Quelltexte formatierter Dokumente
☆ ☆ ☆ ☆ ☆ ☆ ☆
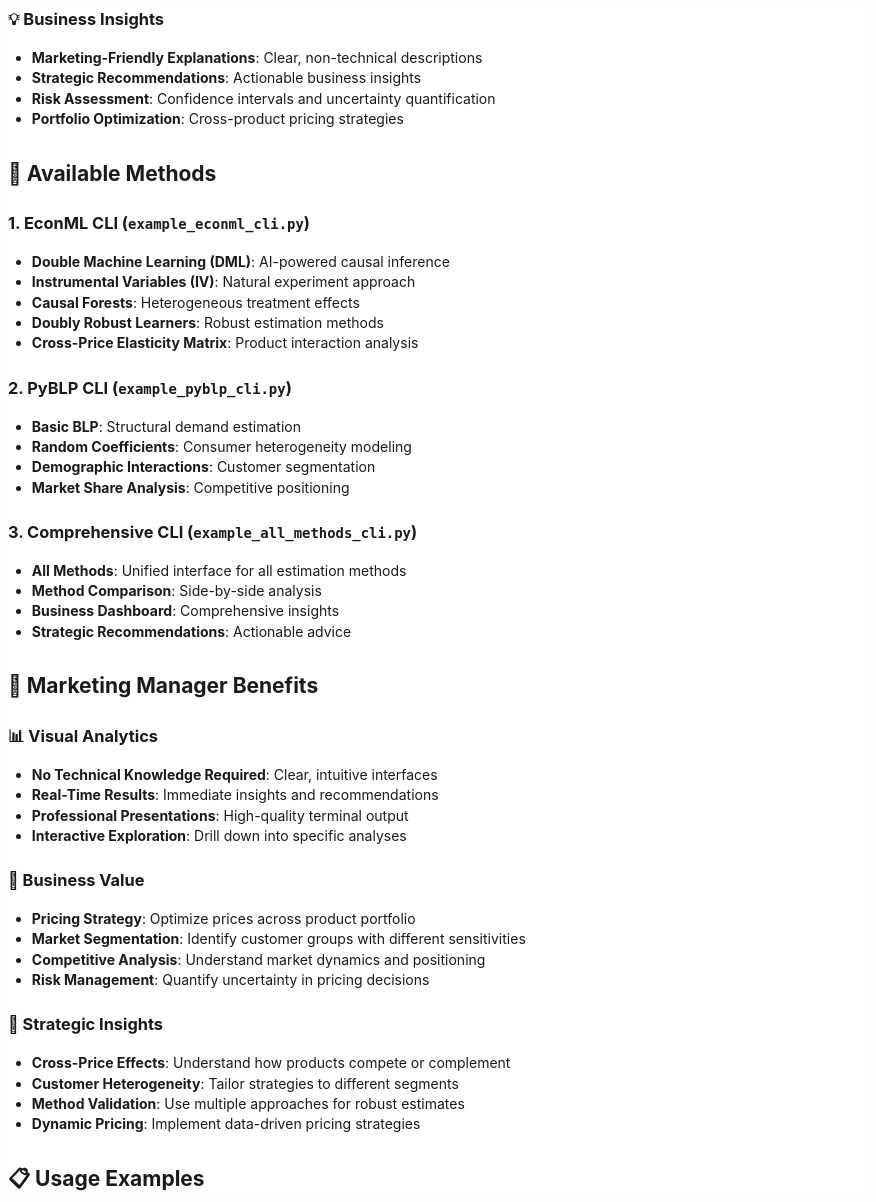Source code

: ### 💡 Business Insights
- **Marketing-Friendly Explanations**: Clear, non-technical descriptions
- **Strategic Recommendations**: Actionable business insights
- **Risk Assessment**: Confidence intervals and uncertainty quantification
- **Portfolio Optimization**: Cross-product pricing strategies

## 🔬 Available Methods

### 1. EconML CLI (`example_econml_cli.py`)
- **Double Machine Learning (DML)**: AI-powered causal inference
- **Instrumental Variables (IV)**: Natural experiment approach
- **Causal Forests**: Heterogeneous treatment effects
- **Doubly Robust Learners**: Robust estimation methods
- **Cross-Price Elasticity Matrix**: Product interaction analysis

### 2. PyBLP CLI (`example_pyblp_cli.py`)
- **Basic BLP**: Structural demand estimation
- **Random Coefficients**: Consumer heterogeneity modeling
- **Demographic Interactions**: Customer segmentation
- **Market Share Analysis**: Competitive positioning

### 3. Comprehensive CLI (`example_all_methods_cli.py`)
- **All Methods**: Unified interface for all estimation methods
- **Method Comparison**: Side-by-side analysis
- **Business Dashboard**: Comprehensive insights
- **Strategic Recommendations**: Actionable advice

## 🎯 Marketing Manager Benefits

### 📊 Visual Analytics
- **No Technical Knowledge Required**: Clear, intuitive interfaces
- **Real-Time Results**: Immediate insights and recommendations
- **Professional Presentations**: High-quality terminal output
- **Interactive Exploration**: Drill down into specific analyses

### 💼 Business Value
- **Pricing Strategy**: Optimize prices across product portfolio
- **Market Segmentation**: Identify customer groups with different sensitivities
- **Competitive Analysis**: Understand market dynamics and positioning
- **Risk Management**: Quantify uncertainty in pricing decisions

### 🚀 Strategic Insights
- **Cross-Price Effects**: Understand how products compete or complement
- **Customer Heterogeneity**: Tailor strategies to different segments
- **Method Validation**: Use multiple approaches for robust estimates
- **Dynamic Pricing**: Implement data-driven pricing strategies

## 📋 Usage Examples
☆ ☆ ☆ ☆ ☆ ☆ ☆
§ **Die Aufgabe**
Schreib bitte sämtliche Einträge oben Zeichen für Zeichen ab und lass dabei die Bilder weg.

§ **Ergebnis der Übung**
Source code

: ### 💡 Business Insights
- **Marketing-Friendly Explanations**: Clear, non-technical descriptions
- **Strategic Recommendations**: Actionable business insights
- **Risk Assessment**: Confidence intervals and uncertainty quantification
- **Portfolio Optimization**: Cross-product pricing strategies

## 🔬 Available Methods

### 1. EconML CLI (`example_econml_cli.py`)
- **Double Machine Learning (DML)**: AI-powered causal inference
- **Instrumental Variables (IV)**: Natural experiment approach
- **Causal Forests**: Heterogeneous treatment effects
- **Doubly Robust Learners**: Robust estimation methods
- **Cross-Price Elasticity Matrix**: Product interaction analysis

### 2. PyBLP CLI (`example_pyblp_cli.py`)
- **Basic BLP**: Structural demand estimation
- **Random Coefficients**: Consumer heterogeneity modeling
- **Demographic Interactions**: Customer segmentation
- **Market Share Analysis**: Competitive positioning

### 3. Comprehensive CLI (`example_all_methods_cli.py`)
- **All Methods**: Unified interface for all estimation methods
- **Method Comparison**: Side-by-side analysis
- **Business Dashboard**: Comprehensive insights
- **Strategic Recommendations**: Actionable advice

## 🎯 Marketing Manager Benefits

### 📊 Visual Analytics
- **No Technical Knowledge Required**: Clear, intuitive interfaces
- **Real-Time Results**: Immediate insights and recommendations
- **Professional Presentations**: High-quality terminal output
- **Interactive Exploration**: Drill down into specific analyses

### 💼 Business Value
- **Pricing Strategy**: Optimize prices across product portfolio
- **Market Segmentation**: Identify customer groups with different sensitivities
- **Competitive Analysis**: Understand market dynamics and positioning
- **Risk Management**: Quantify uncertainty in pricing decisions

### 🚀 Strategic Insights
- **Cross-Price Effects**: Understand how products compete or complement
- **Customer Heterogeneity**: Tailor strategies to different segments
- **Method Validation**: Use multiple approaches for robust estimates
- **Dynamic Pricing**: Implement data-driven pricing strategies

## 📋 Usage Examples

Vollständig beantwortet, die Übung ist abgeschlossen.